Stated problem 1
Repeat the part of the question about the cosine sum that runs from "# Estimate or" to "estimate) this sum?", word for word.

[start Page text]

# Estimate or evaluate the sum: $\sum_{k=1}^n \frac{\cos k x}{k}$.

Estimate or evaluate the sum: $$\sum_{k=1}^n \frac{\cos k x}{k}$$ where $x\in\mathbb R$. My approach: $$f(x)=\sum_{k=1}^n \frac{\cos k x}{k}\Rightarrow f'(x)= - \sum_{k=1}^n \sin k x$$ If we use $$\sum\limits_{k=1}^n\sin{kx}=\dfrac{1}{\sin{\frac{x}{2}}}\sum\limits_{k=1}^n \left(\sin{kx}\cdot\sin{\frac{x}{2}}\right)$$ and the identity $$\sin{\alpha}\sin{\beta}=\dfrac{1}{2}(cos(\alpha-\beta)-cos(\alpha+\beta))$$ we obtain $$f'(x)=\frac{1}{2}\cot(x/2)-\frac{\cos(nx+(x/2))}{2\sin(x/2)}$$ Thus: $$f(x)-f(a)=\frac{1}{2}\int_a^x\cot(t/2) dt-\int_a^x\frac{\cos(nt+(t/2))}{2\sin(t/2)}dt$$ If we choose initial point at $a=\pi$, we have a known value for $f(a)= \sum_{k=1}^n \frac{(-1)^k}{k}$. My question is the following. I have evaluate the sum, but do you know another method for evaluate (or estimate) this sum?

[end Page text]
[start Extracted records]

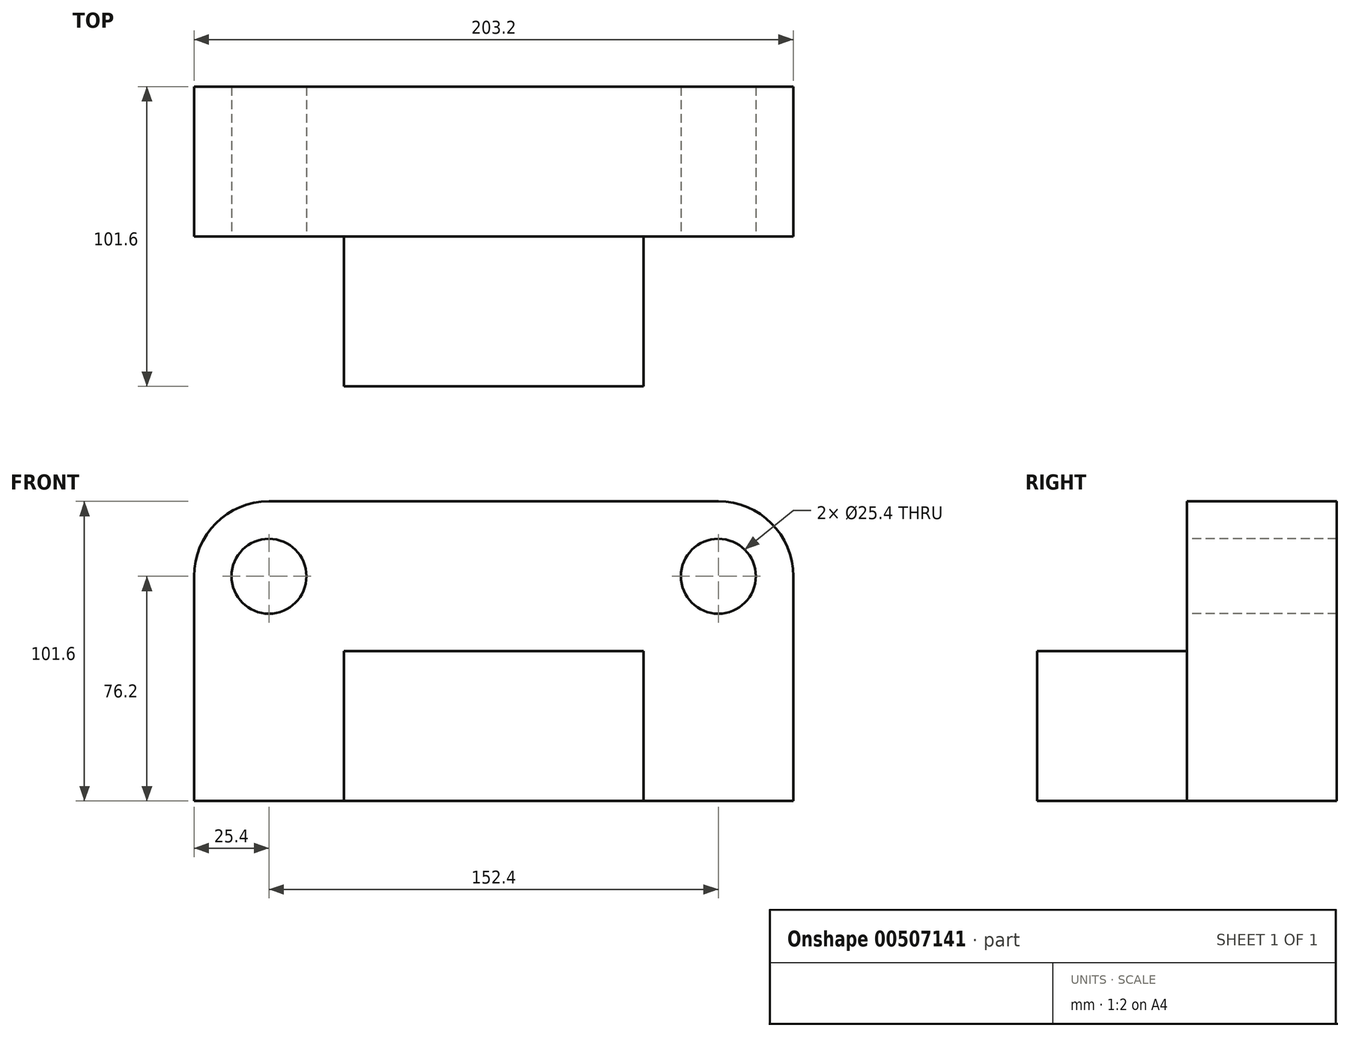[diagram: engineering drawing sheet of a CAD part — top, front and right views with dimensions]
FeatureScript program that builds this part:
annotation { "Feature Type Name" : "Feature", "Feature Type Description" : "" }
export const myFeature = defineFeature(function(context is Context, id is Id, definition is map)
    precondition{}
    {
        {
            var Q0;
            Q0=qCreatedBy(makeId("Front.planeOp"),FACE);
            var sketch = newSketch(context, id + "F0", { "sketchPlane" : qUnion([Q0])});
            skLineSegment(sketch, "E0.bottom", {"start": v(-101.6, 50.8) * mm, "end": v(101.6, 50.8) * mm});
            skLineSegment(sketch, "E0.top", {"start": v(-101.6, -50.8) * mm, "end": v(101.6, -50.8) * mm});
            skLineSegment(sketch, "E0.left", {"start": v(-101.6, 50.8) * mm, "end": v(-101.6, -50.8) * mm});
            skLineSegment(sketch, "E0.right", {"start": v(101.6, 50.8) * mm, "end": v(101.6, -50.8) * mm});
            skPoint(sketch, "E0.middle", {"position": v(0, 0) * mm});
            skLineSegment(sketch, "E1.bottom", {"start": v(101.6, -50.8) * mm, "end": v(50.8, -50.8) * mm});
            skLineSegment(sketch, "E1.top", {"start": v(101.6, 0) * mm, "end": v(50.8, 0) * mm});
            skLineSegment(sketch, "E1.left", {"start": v(101.6, -50.8) * mm, "end": v(101.6, 0) * mm});
            skLineSegment(sketch, "E1.right", {"start": v(50.8, -50.8) * mm, "end": v(50.8, 0) * mm});
            skLineSegment(sketch, "E2.bottom", {"start": v(-101.6, -50.8) * mm, "end": v(-50.8, -50.8) * mm});
            skLineSegment(sketch, "E2.top", {"start": v(-101.6, 0) * mm, "end": v(-50.8, 0) * mm});
            skLineSegment(sketch, "E2.left", {"start": v(-101.6, -50.8) * mm, "end": v(-101.6, 0) * mm});
            skLineSegment(sketch, "E2.right", {"start": v(-50.8, -50.8) * mm, "end": v(-50.8, 0) * mm});
            skLineSegment(sketch, "E3.bottom", {"start": v(-101.6, 0) * mm, "end": v(101.6, 0) * mm});
            skLineSegment(sketch, "E3.top", {"start": v(-101.6, 0) * mm, "end": v(101.6, 0) * mm});
            skLineSegment(sketch, "E3.left", {"start": v(-101.6, 0) * mm, "end": v(-101.6, 0) * mm});
            skLineSegment(sketch, "E3.right", {"start": v(101.6, 0) * mm, "end": v(101.6, 0) * mm});
            skSolve(sketch);
        }
        {
            var Q0;
            Q0=makeQuery(id+"F0.imprint","IMPRINT",FACE,{"disambiguationData":[TD([[makeQuery(id+"F0.imprint","IMPRINT",EDGE,{"derivedFrom":sQuery(id+"F0.wireOp",EDGE,"E0.top")}),1.0]])]});
            var Q1;
            Q1=makeQuery(id+"F0.imprint","IMPRINT",FACE,{"disambiguationData":[TD([[makeQuery(id+"F0.imprint","IMPRINT",EDGE,{"derivedFrom":sQuery(id+"F0.wireOp",EDGE,"E0.bottom")}),-1.0]])]});
            extrude(context, id + "F1", {"entities" : qUnion([Q0, Q1]), "depth" : 25.4 * mm});
        }
        {
            var Q0;
            Q0=makeQuery(id+"F1.opExtrude","CAP_FACE",FACE,{"disambiguationData":[OSD([sQuery(id+"F0.wireOp",EDGE,"E0.bottom"),sQuery(id+"F0.wireOp",EDGE,"E0.left"),sQuery(id+"F0.wireOp",EDGE,"E0.right"),sQuery(id+"F0.wireOp",EDGE,"E3.bottom")])],"isStart":true});
            var sketch = newSketch(context, id + "F2", { "sketchPlane" : qUnion([Q0])});
            skLineSegment(sketch, "E4.bottom", {"start": v(-101.6, 50.8) * mm, "end": v(101.6, 50.8) * mm});
            skLineSegment(sketch, "E4.top", {"start": v(-101.6, -50.8) * mm, "end": v(101.6, -50.8) * mm});
            skLineSegment(sketch, "E4.left", {"start": v(-101.6, 50.8) * mm, "end": v(-101.6, -50.8) * mm});
            skLineSegment(sketch, "E4.right", {"start": v(101.6, 50.8) * mm, "end": v(101.6, -50.8) * mm});
            skSolve(sketch);
        }
        {
            var Q0;
            {var subQ0=sQuery(id+"F2.wireOp",EDGE,"E4.top");Q0=makeQuery(id+"F2.imprint","IMPRINT",FACE,{"disambiguationData":[TD([[makeQuery(id+"F2.imprint","IMPRINT",EDGE,{"derivedFrom":subQ0}),1.0]])]});}
            var Q1;
            {var subQ0=sQuery(id+"F2.wireOp",EDGE,"E4.bottom");Q1=makeQuery(id+"F2.imprint","IMPRINT",FACE,{"disambiguationData":[TD([[makeQuery(id+"F2.imprint","IMPRINT",EDGE,{"derivedFrom":subQ0}),1.0]])]});}
            extrude(context, id + "F3", {"entities" : qUnion([Q0, Q1]), "operationType" : NewBodyOperationType.ADD, "depth" : 25.4 * mm});
        }
        {
            var Q0;
            Q0=makeQuery(id+"F1.opExtrude","SWEPT_EDGE",EDGE,{"disambiguationData":[OSD([sQuery(id+"F0.wireOp",EDGE,"E0.bottom"),sQuery(id+"F0.wireOp",EDGE,"E0.right")])]});
            var Q1;
            Q1=makeQuery(id+"F3.opExtrude","SWEPT_EDGE",EDGE,{"disambiguationData":[OSD([sQuery(id+"F2.wireOp",EDGE,"E4.bottom"),sQuery(id+"F2.wireOp",EDGE,"E4.left")])]});
            fillet(context, id + "F4", {"entities" : qUnion([Q0, Q1]), "radius" : 25.4 * mm, "tangentPropagation" : true, "allowEdgeOverflow" : false});
        }
        {
            var Q0;
            Q0=makeQuery(id+"F3.opExtrude","SWEPT_EDGE",EDGE,{"disambiguationData":[OSD([sQuery(id+"F2.wireOp",EDGE,"E4.bottom"),sQuery(id+"F2.wireOp",EDGE,"E4.right")])]});
            var Q1;
            Q1=makeQuery(id+"F1.opExtrude","SWEPT_EDGE",EDGE,{"disambiguationData":[OSD([sQuery(id+"F0.wireOp",EDGE,"E0.bottom"),sQuery(id+"F0.wireOp",EDGE,"E0.left")])]});
            fillet(context, id + "F5", {"entities" : qUnion([Q0, Q1]), "radius" : 25.4 * mm, "tangentPropagation" : true, "allowEdgeOverflow" : false});
        }
        {
            var Q0;
            Q0=makeQuery(id+"F1.opExtrude","CAP_FACE",FACE,{"disambiguationData":[OSD([sQuery(id+"F0.wireOp",EDGE,"E0.bottom"),sQuery(id+"F0.wireOp",EDGE,"E0.top"),sQuery(id+"F0.wireOp",EDGE,"E0.left"),sQuery(id+"F0.wireOp",EDGE,"E0.right"),sQuery(id+"F0.wireOp",EDGE,"E1.right"),sQuery(id+"F0.wireOp",EDGE,"E2.right"),sQuery(id+"F0.wireOp",EDGE,"E3.top")])],"isStart":false});
            var sketch = newSketch(context, id + "F6", { "sketchPlane" : qUnion([Q0])});
            skLineSegment(sketch, "E5.bottom", {"start": v(-50.8, 0) * mm, "end": v(50.8, 0) * mm});
            skLineSegment(sketch, "E5.top", {"start": v(-50.8, -50.8) * mm, "end": v(50.8, -50.8) * mm});
            skLineSegment(sketch, "E5.left", {"start": v(-50.8, 0) * mm, "end": v(-50.8, -50.8) * mm});
            skLineSegment(sketch, "E5.right", {"start": v(50.8, 0) * mm, "end": v(50.8, -50.8) * mm});
            skCircle(sketch, "E6", {"center": v(76.2, 25.4) * mm, "radius": 12.7 * mm});
            skCircle(sketch, "E7", {"center": v(-76.2, 25.4) * mm, "radius": 12.7 * mm});
            skSolve(sketch);
        }
        {
            var Q0;
            Q0=makeQuery(id+"F6.imprint","IMPRINT",FACE,{"disambiguationData":[TD([[makeQuery(id+"F6.imprint","IMPRINT",EDGE,{"derivedFrom":sQuery(id+"F6.wireOp",EDGE,"E5.bottom")}),-1.0]])]});
            extrude(context, id + "F7", {"entities" : qUnion([Q0]), "operationType" : NewBodyOperationType.ADD, "depth" : 50.8 * mm});
        }
        {
            var Q0;
            Q0=makeQuery(id+"F6.imprint","IMPRINT",FACE,{"disambiguationData":[TD([[makeQuery(id+"F6.imprint","IMPRINT",EDGE,{"derivedFrom":sQuery(id+"F6.wireOp",EDGE,"E7")}),1.0]])]});
            var Q1;
            Q1=makeQuery(id+"F6.imprint","IMPRINT",FACE,{"disambiguationData":[TD([[makeQuery(id+"F6.imprint","IMPRINT",EDGE,{"derivedFrom":sQuery(id+"F6.wireOp",EDGE,"E6")}),1.0]])]});
            var Q2;
            Q2=makeQuery(id+"F3.opExtrude","CAP_FACE",FACE,{"disambiguationData":[OSD([sQuery(id+"F2.wireOp",EDGE,"E4.bottom"),sQuery(id+"F2.wireOp",EDGE,"E4.top"),sQuery(id+"F2.wireOp",EDGE,"E4.left"),sQuery(id+"F2.wireOp",EDGE,"E4.right")])],"isStart":false});
            extrude(context, id + "F8", {"entities" : qUnion([Q0, Q1]), "operationType" : NewBodyOperationType.REMOVE, "endBound" : BoundingType.UP_TO_SURFACE, "oppositeDirection" : true, "endBoundEntityFace" : qUnion([Q2]), "depth" : 50.8 * mm});
        }
    });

[end Extracted records]

Stated problem 2
Tally the lines of the listing that contain the string "newSketch", with case counting, and give only the number.

Exercise response 1
# Estimate or evaluate the sum: $\sum_{k=1}^n \frac{\cos k x}{k}$.

Estimate or evaluate the sum: $$\sum_{k=1}^n \frac{\cos k x}{k}$$ where $x\in\mathbb R$. My approach: $$f(x)=\sum_{k=1}^n \frac{\cos k x}{k}\Rightarrow f'(x)= - \sum_{k=1}^n \sin k x$$ If we use $$\sum\limits_{k=1}^n\sin{kx}=\dfrac{1}{\sin{\frac{x}{2}}}\sum\limits_{k=1}^n \left(\sin{kx}\cdot\sin{\frac{x}{2}}\right)$$ and the identity $$\sin{\alpha}\sin{\beta}=\dfrac{1}{2}(cos(\alpha-\beta)-cos(\alpha+\beta))$$ we obtain $$f'(x)=\frac{1}{2}\cot(x/2)-\frac{\cos(nx+(x/2))}{2\sin(x/2)}$$ Thus: $$f(x)-f(a)=\frac{1}{2}\int_a^x\cot(t/2) dt-\int_a^x\frac{\cos(nt+(t/2))}{2\sin(t/2)}dt$$ If we choose initial point at $a=\pi$, we have a known value for $f(a)= \sum_{k=1}^n \frac{(-1)^k}{k}$. My question is the following. I have evaluate the sum, but do you know another method for evaluate (or estimate) this sum?

Exercise response 2
3